Shifting panoramic stitching from 2D pairwise to 3D global represents a paradigm shift, resolving the fundamental flaws of traditional methods by leveraging the 3D perception of pretrained large models.
Dataset contribution holds long-term value: 200 real-world scenes with 360° FoV and GT camera parameters fill the gap in training/evaluation data for panoramic stitching.
Supports multiple projection formats (planar, equirectangular, spherical) and adaptive selection, indicating strong practicality.

Limitations & Future Work¶

Relies on pretrained VGGT weights; performance may degrade in extreme scenarios out of the training distribution.
Assumes all cameras share the same focal length and the principal point is at the center, which is not applicable to non-standard lenses.
Details of local mesh warping are not fully detailed, and the capability to handle extremely large parallax remains to be verified.
Although the dataset is large, the diversity of 200 scenes may still be limited.

vs UDIS2: CNN-based and end-to-end but limited to pairwise, requiring complex post-processing for multi-image stitching.
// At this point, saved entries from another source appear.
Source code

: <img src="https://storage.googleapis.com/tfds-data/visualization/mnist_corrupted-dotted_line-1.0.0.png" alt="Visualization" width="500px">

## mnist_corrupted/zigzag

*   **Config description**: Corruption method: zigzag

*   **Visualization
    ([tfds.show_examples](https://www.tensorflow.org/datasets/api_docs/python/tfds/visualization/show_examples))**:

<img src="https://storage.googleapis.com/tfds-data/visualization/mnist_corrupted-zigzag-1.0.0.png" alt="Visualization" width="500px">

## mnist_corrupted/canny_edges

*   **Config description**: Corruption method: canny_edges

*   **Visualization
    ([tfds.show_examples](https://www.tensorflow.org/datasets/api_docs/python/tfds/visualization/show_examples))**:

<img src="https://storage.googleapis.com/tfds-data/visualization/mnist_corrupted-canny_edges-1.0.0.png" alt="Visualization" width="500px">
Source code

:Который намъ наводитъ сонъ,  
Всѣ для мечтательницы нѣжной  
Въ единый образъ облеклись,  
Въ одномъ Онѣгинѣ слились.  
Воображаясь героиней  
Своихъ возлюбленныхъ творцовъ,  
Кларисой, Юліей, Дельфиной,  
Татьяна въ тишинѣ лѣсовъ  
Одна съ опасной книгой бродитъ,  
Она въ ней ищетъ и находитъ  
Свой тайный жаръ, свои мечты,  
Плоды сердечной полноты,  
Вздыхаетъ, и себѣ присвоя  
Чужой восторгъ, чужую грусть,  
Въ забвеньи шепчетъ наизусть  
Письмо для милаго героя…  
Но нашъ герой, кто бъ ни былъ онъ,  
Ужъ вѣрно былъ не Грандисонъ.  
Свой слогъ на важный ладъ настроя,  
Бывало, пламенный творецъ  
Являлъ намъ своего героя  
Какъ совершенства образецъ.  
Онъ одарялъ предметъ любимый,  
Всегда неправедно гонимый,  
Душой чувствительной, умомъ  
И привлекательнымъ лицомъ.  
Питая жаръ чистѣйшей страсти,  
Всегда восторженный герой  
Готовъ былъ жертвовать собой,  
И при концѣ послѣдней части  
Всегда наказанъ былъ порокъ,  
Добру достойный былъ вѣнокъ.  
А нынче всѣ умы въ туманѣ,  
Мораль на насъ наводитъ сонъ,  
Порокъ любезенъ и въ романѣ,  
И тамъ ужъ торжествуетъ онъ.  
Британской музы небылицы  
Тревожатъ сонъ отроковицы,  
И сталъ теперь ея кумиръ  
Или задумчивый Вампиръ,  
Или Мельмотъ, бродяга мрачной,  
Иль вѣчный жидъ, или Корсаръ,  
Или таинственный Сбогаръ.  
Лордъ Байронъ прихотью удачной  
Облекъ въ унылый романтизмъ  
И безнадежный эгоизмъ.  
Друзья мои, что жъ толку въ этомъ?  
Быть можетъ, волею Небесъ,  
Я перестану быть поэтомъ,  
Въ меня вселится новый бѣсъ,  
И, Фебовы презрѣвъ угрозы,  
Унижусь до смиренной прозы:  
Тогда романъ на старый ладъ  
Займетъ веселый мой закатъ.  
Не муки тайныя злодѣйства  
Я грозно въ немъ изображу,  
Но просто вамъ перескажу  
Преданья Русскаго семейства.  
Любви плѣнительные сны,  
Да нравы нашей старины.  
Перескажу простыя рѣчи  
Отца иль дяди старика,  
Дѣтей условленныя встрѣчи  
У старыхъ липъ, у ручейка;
Pano360 natively supports global multi-image alignment.
vs GES-GSP: Traditional geometric feature-based method, which fails in challenging scenes due to matching errors. Pano360 replaces handcrafted features with learned 3D correspondences.
vs AutoStitch: Classical automatic stitching, but with severe accumulated error. Pano360 eliminates cumulative errors through 3D global alignment.

Rating¶

Novelty: ⭐⭐⭐⭐ Paradigm innovation of global alignment in 3D space for panoramic stitching.
Experimental Thoroughness: ⭐⭐⭐⭐ Evaluated across multiple scenes + multiple baselines + dataset construction.
Writing Quality: ⭐⭐⭐⭐ Clear writing with excellent motivation analysis.
Value: ⭐⭐⭐⭐⭐ Significant advancement for practical applications of panoramic stitching.